MOGHERİNİ GÖREVİ BIRAKIYOR
Avrupa Birliği’nin en aktif görevlerinden olan AB Yüksek Temsilciliği’ni yürüten İtalyan Federica Mogherini, görevini İspanya Dışişleri Bakanı Josep Borrell’e bırakacak. Özellikle göçmen krizinde Türkiye ile yoğun temaslar gerçekleştiren Mogherini, göçmen krizini yürütmekte başarılı olamamıştı.
AB YENİ DÖNEMDE FRANSA ETKİSİNDE
Diplomasi kulislerinde yeni AB yönetiminin şekillenmesinde Fransa Cumhurbaşkanı Macron’un büyük etkisi olduğu konuşuluyor.

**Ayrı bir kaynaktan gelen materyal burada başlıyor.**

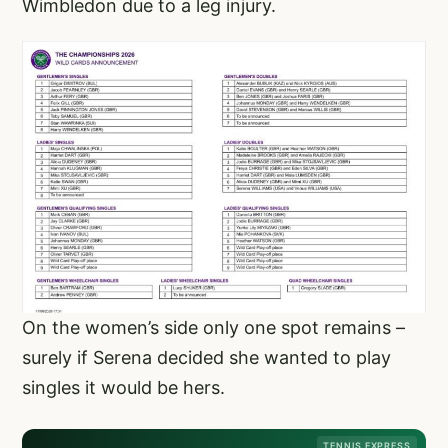
Wimbledon due to a leg injury.
On the women’s side only one spot remains –
surely if Serena decided she wanted to play
singles it would be hers.
TENNIS EXPRESS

Brüksel zirvesinin ardından basın mensuplarına açıklamalarda bulunan Fransa Cumhurbaşkanı Emmanuel Macron, tüm başkanların Fransızca bildiğini belirterek, “Fransızca konuşan yeni bir ekibin oluşmasından mutluluk duyuyorum” dedi.
Fakat Macron için tek kazanım adayların Fransızca konuşması değil. AB’nin en önemli kurumlarından Avrupa Merkez Bankasına bir Fransızın atanması, AB Konseyi Başkanlığına da AP’deki liberal siyasi grubu olan Avrupa’yı Yenileyin üyesi Charles Michel’in aday gösterilmesi AB’deki aşırı sağ hareketleri şimdilik bastırmışa benziyor.
AB Komisyonu Başkanlığına bir Almanın getirilmesi Fransız Cumhurbaşkanı için bir kayıp gibi görülse de Ursula von der Leyen’in Macron’un önerisiyle gündeme gelmesi Macron’un AB üzerindeki etkisini gösteriyor.